Dive Brief:
- Enterprises blew through cloud storage budgets as AI spiked data consumption last year, according to a Tuesday report commissioned by Wasabi Technologies. Vanson Bourne surveyed 1,600 enterprise cloud storage leaders for the third annual Wasabi Global Cloud Storage Index report.
- The problem has intensified, with the proportion of respondents who experienced storage cost overruns in cloud increasing nine percentage points from 2023 to 62%. One-quarter of respondents reported massive budget overruns in 2024.
- Data egress and usage fees took a toll on broader enterprise plans. More than half of respondents — 56% — said unexpected data costs caused cloud-related business delays. “Storage remains an unpredictable expense for many organizations … stalling business initiatives and slowing innovation,” Andrew Smith, director of strategy and market intelligence at Wasabi Technologies, said in an announcement.
Dive Insight:
Cloud storage can be a bargain for enterprises, until they want to process or move their data.
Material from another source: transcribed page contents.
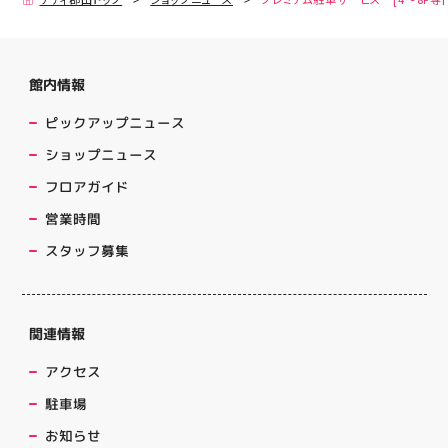
館内情報
ピックアップニュース
ショップニュース
フロアガイド
営業時間
スタッフ募集
関連情報
アクセス
駐車場
お知らせ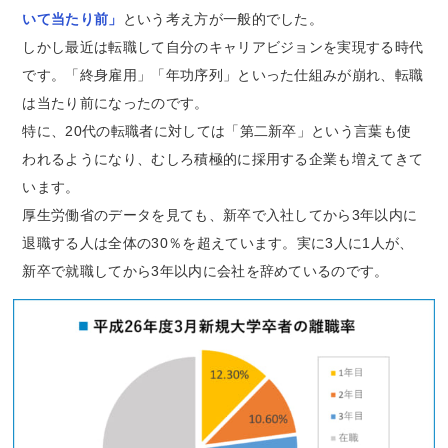
いて当たり前」
という考え方が一般的でした。
しかし最近は転職して自分のキャリアビジョンを実現する時代
です。「終身雇用」「年功序列」といった仕組みが崩れ、転職
は当たり前になったのです。
特に、20代の転職者に対しては「第二新卒」という言葉も使
われるようになり、むしろ積極的に採用する企業も増えてきて
います。
厚生労働省のデータを見ても、新卒で入社してから3年以内に
退職する人は全体の30％を超えています。実に3人に1人が、
新卒で就職してから3年以内に会社を辞めているのです。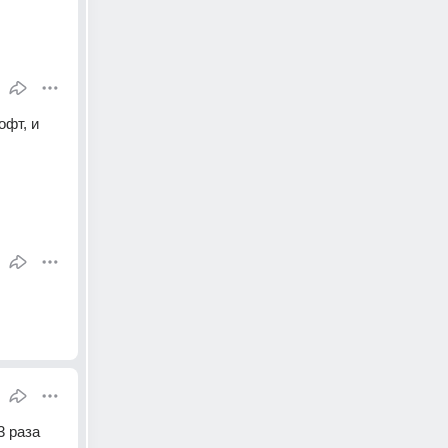
фт, и 
 раза 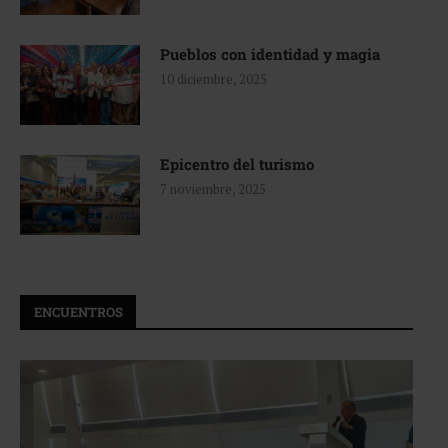
Pueblos con identidad y magia
10 diciembre, 2025
Epicentro del turismo
7 noviembre, 2025
ENCUENTROS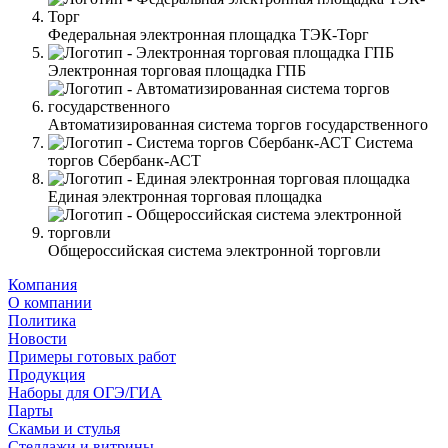
Федеральная электронная площадка ТЭК-Торг
Электронная торговая площадка ГПБ
Автоматизированная система торгов государственного
Система
торгов Сбербанк-АСТ
Единая электронная торговая площадка
Общероссийская система электронной торговли
Компания
О компании
Политика
Новости
Примеры готовых работ
Продукция
Наборы для ОГЭ/ГИА
Парты
Скамьи и стулья
Стеллажи и витрины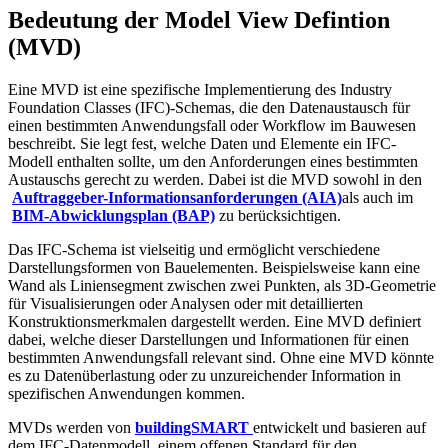
Bedeutung der Model View Defintion
(MVD)
Eine MVD ist eine spezifische Implementierung des Industry
Foundation Classes (IFC)-Schemas, die den Datenaustausch für
einen bestimmten Anwendungsfall oder Workflow im Bauwesen
beschreibt. Sie legt fest, welche Daten und Elemente ein IFC-
Modell enthalten sollte, um den Anforderungen eines bestimmten
Austauschs gerecht zu werden. Dabei ist die MVD sowohl in den
Auftraggeber-Informationsanforderungen (AIA)
als auch im
BIM-Abwicklungsplan (BAP)
zu berücksichtigen.
Das IFC-Schema ist vielseitig und ermöglicht verschiedene
Darstellungsformen von Bauelementen. Beispielsweise kann eine
Wand als Liniensegment zwischen zwei Punkten, als 3D-Geometrie
für Visualisierungen oder Analysen oder mit detaillierten
Konstruktionsmerkmalen dargestellt werden. Eine MVD definiert
dabei, welche dieser Darstellungen und Informationen für einen
bestimmten Anwendungsfall relevant sind. Ohne eine MVD könnte
es zu Datenüberlastung oder zu unzureichender Information in
spezifischen Anwendungen kommen.
MVDs werden von
buildingSMART
entwickelt und basieren auf
dem IFC-Datenmodell, einem offenen Standard für den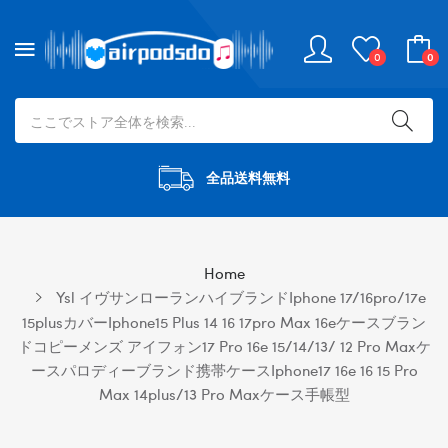
0
0
全品送料無料
Home
Ysl イヴサンローランハイブランドiphone 17/16pro/17e
15plusカバーiphone15 Plus 14 16 17pro Max 16eケースブラン
ドコピーメンズ アイフォン17 Pro 16e 15/14/13/ 12 Pro Maxケ
ースパロディーブランド携帯ケースiphone17 16e 16 15 Pro
Max 14plus/13 Pro Maxケース手帳型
Along with volume purchasing discounts and on-demand scalability, hyperscalers give customers low-cost tiering options for big data with low usage rates.
“Organizations will choose the cheapest possible tier when they think they’re not going to need to access the data, which makes sense,” Smith told CIO Dive. When plans change, costs rise.
Cloud storage capacity is relatively inexpensive. It accounts for 51% of cloud data bills, Wasabi found. Networking charges, API calls and fees for data egress and usage devour the rest.
Google Cloud led a charge to eliminate some egress fees in response to regulatory scrutiny early last year, and AWS and Microsoft quickly followed suit. The three cloud giants dominated the global storage market last year, capturing two-thirds of all spending.
As hyperscaler capacity rises and enterprise procurements grow, the cost-per-unit for storage has come down, Lidice Fernandez, IDC group VP, Worldwide Enterprise Infrastructure Trackers, told CIO Dive.
Despite the trend, unanticipated storage expenses remain a pain point.
Organizations are largely happy with their cloud storage until they need access to data. Nearly 9 in 10 respondents to the Wasabi survey expressed satisfaction with their current object storage provider. But 39% said billing complexity and fee structures were a problem.
“We usually think about object storage as a place to throw all your cheap, unused data,” Smith said. “But the reality is, organizations are accessing that data pretty regularly. Data that wasn’t touched for a year or more may suddenly have value for analytics or training an AI model.”